Reproduce each of the following rows verbatim, omitting the pictures from your answer.

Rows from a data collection
>>>

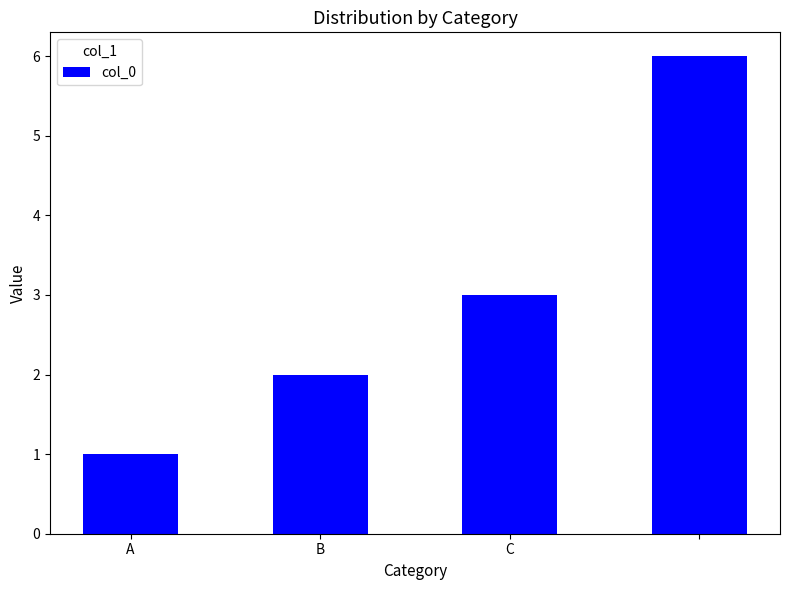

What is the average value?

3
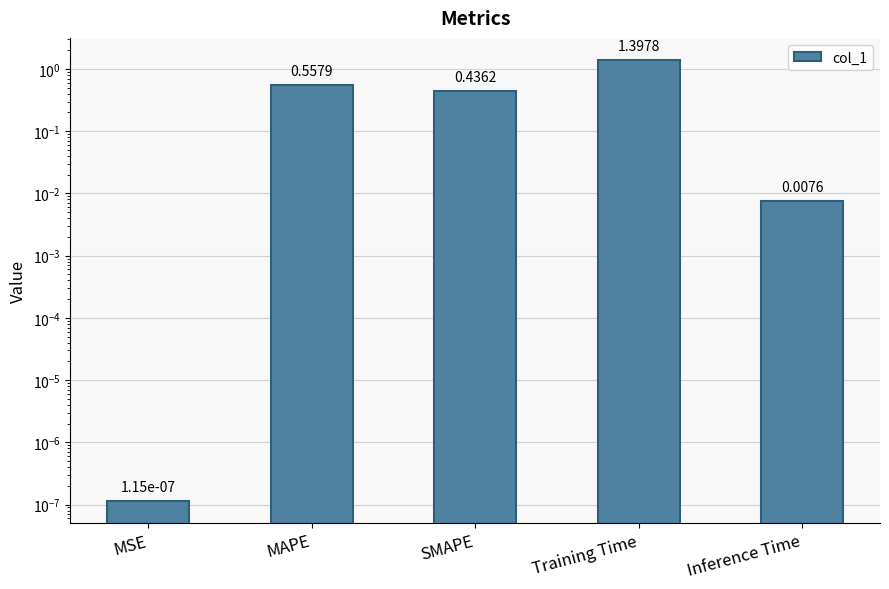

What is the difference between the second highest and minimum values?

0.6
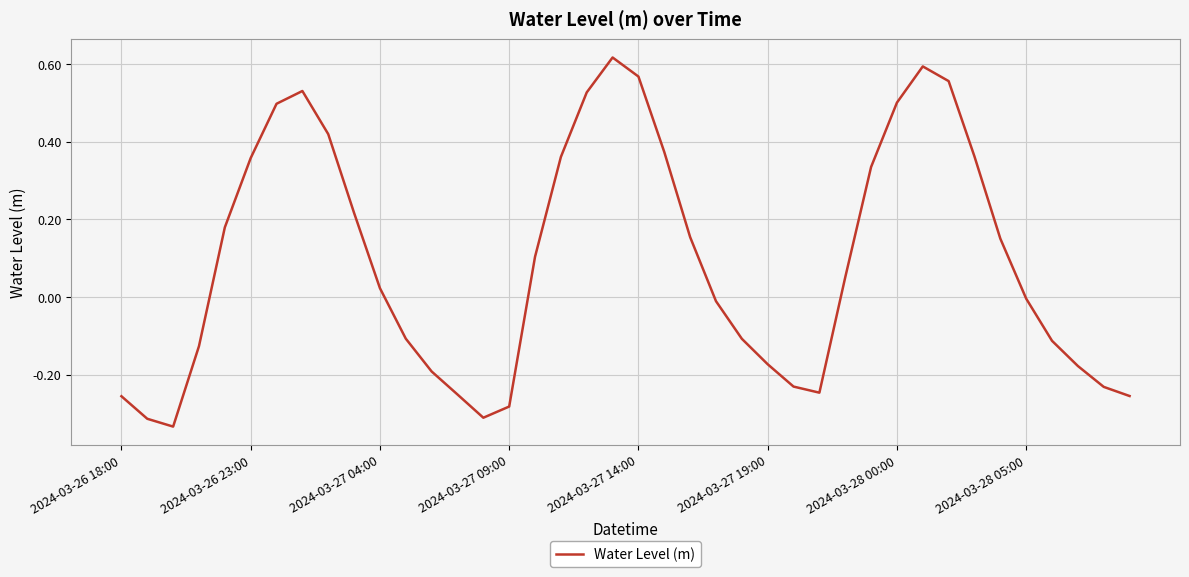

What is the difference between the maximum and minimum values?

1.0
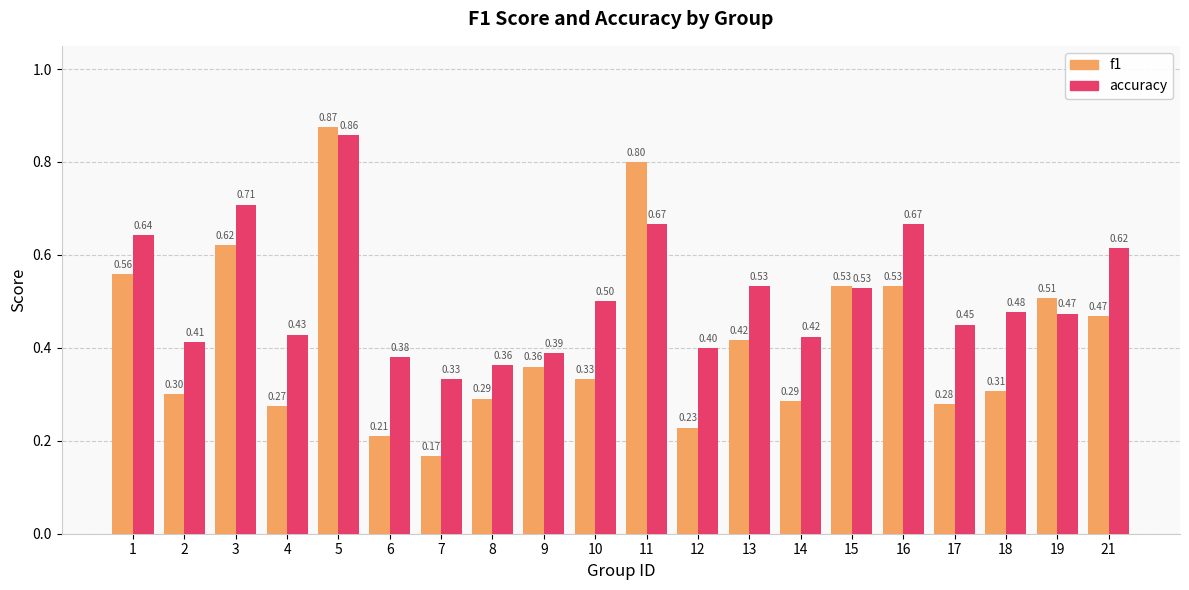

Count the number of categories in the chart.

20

<<<

Response to this exercise ▸
What is the average value?

3

What is the difference between the second highest and minimum values?

0.6

What is the difference between the maximum and minimum values?

1.0

Count the number of categories in the chart.

20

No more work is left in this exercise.